DATASET: Begin

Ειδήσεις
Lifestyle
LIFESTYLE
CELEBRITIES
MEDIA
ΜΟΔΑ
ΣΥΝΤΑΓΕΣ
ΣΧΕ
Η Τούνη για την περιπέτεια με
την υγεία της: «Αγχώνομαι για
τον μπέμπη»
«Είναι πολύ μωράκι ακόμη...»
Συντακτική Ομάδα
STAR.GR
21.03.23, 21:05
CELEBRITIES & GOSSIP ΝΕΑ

DATASET: End

* [INSTRUCTIONS FOR THE TASK]: Can you give these lines again with "MEDIA" renamed to "TV" and everything else left unchanged?

* [TASK ANSWER]:
Ειδήσεις
Lifestyle
LIFESTYLE
CELEBRITIES
TV
ΜΟΔΑ
ΣΥΝΤΑΓΕΣ
ΣΧΕ
Η Τούνη για την περιπέτεια με
την υγεία της: «Αγχώνομαι για
τον μπέμπη»
«Είναι πολύ μωράκι ακόμη...»
Συντακτική Ομάδα
STAR.GR
21.03.23, 21:05
CELEBRITIES & GOSSIP ΝΕΑ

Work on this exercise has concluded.